Wednesday, March 05, 2008

Crab Radicchio Risotto

Copyright 2008 by Cooking With The Single Guy

Meat from one cooked Dungeness crab
1 cup radicchio, shredded
½ sweet onion, diced
1 cup Arborio rice
1 small glass of dry white wine
1-1/2 cups of shrimp stock or vegetable broth (or 14 oz. can)
¾ cup shredded Parmesan cheese (or Parmigiano Reggiano)
1 garlic clove, minced
1 t thyme, dried
2 T unsalted butter
olive oil
sea salt to taste

Get your whole Dungeness crab and clean it if your fish monger hasn’t done that for you already. Then crack the shell and legs to remove the meat. (If you prefer, you can pay more and buy lump crab meat.) Set aside.

In a medium saucepan, warm 2 tablespoons of olive oil over medium high heat and add onion and garlic. Cook for about two minutes until onions are translucent, making sure not to brown the garlic. Add rice and stir with onions, letting the heat toast the rice for about a minute. Turn heat to medium and add wine and cook until most of it evaporates. Then start adding in the stock, using a ladle to add two scoops (about ¾ cup) to start. Add the radicchio and thyme. Continue cooking for about 15 minutes, stirring with a wooden spoon and adding two ladles of stock along the way as the stock gets absorbed, until rice is al dente, or almost done.

Remove saucepan from the fire and stir in butter and cheese. Stir in crab, reserving a few nice whole pieces for the top to garnish. Add salt to your taste. Let risotto sit for about a minute, then plate. Garnish with some whole crab pieces and more parmesan shavings and something green like some diced Italian parsley.

Makes two servings. Serve with small green salad and garlic bread.

Pair with a glass of Sauvignon Blanc.

TIPS: If you get a live Dungeness crab, you can clean it yourself and cook it by boiling or steaming it for about 15 minutes. Check out my video on how to clean a live crab.

REVIEW OF RISOTTO: Risotto rice makes this dish unique with its short grain and creamy texture. So you can’t substitute it with the typical long-grain rice or even Japanese sushi rice. But you do have choices. There are three main Italian rice to make risotto: Arborio, Carnaroli and Vialone Nano. Arborio is the one most widely available outside of Italy and can be easily found in any grocery store. It consistently cooks in 15 minutes and produces a nice cream. But don’t be afraid to experiment with Carnaroli and Vialone Nano if you spot them on a gourmet store shelf. They both cook a bit longer, but Carnaroli grains keep more of their shape so it’s a nice choice if you don’t like your risotto too mushy. Vialone Nano is creamier if you want to go the other direction.

RECORDED INFORMATION

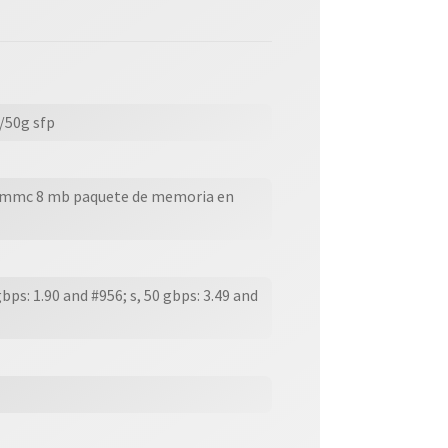
/50g sfp
b emmc 8 mb paquete de memoria en
gbps: 1.90 and #956; s, 50 gbps: 3.49 and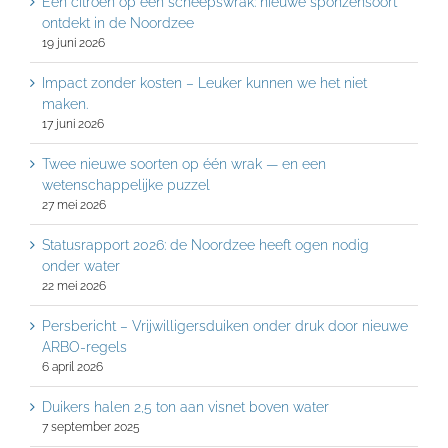
Een citroen op een scheepswrak: nieuwe sponzensoort
ontdekt in de Noordzee
19 juni 2026
Impact zonder kosten – Leuker kunnen we het niet
maken.
17 juni 2026
Twee nieuwe soorten op één wrak — en een
wetenschappelijke puzzel
27 mei 2026
Statusrapport 2026: de Noordzee heeft ogen nodig
onder water
22 mei 2026
Persbericht – Vrijwilligersduiken onder druk door nieuwe
ARBO-regels
6 april 2026
Duikers halen 2,5 ton aan visnet boven water
7 september 2025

REQUIRED ACTIONS
**a.** How would this sentence from the crab risotto recipe read in Spanish: "Arborio is the one most widely available outside of Italy and can be easily found in any grocery store."
**b.** Can you print the passage of the crab risotto recipe between "Get your whole" and "meat.) Set aside.", inclusive?

RESPONSES FOR EACH TASK
**a.** Arborio es el que está más ampliamente disponible fuera de Italia y se puede encontrar fácilmente en cualquier tienda de comestibles.

**b.**
Get your whole Dungeness crab and clean it if your fish monger hasn’t done that for you already. Then crack the shell and legs to remove the meat. (If you prefer, you can pay more and buy lump crab meat.) Set aside.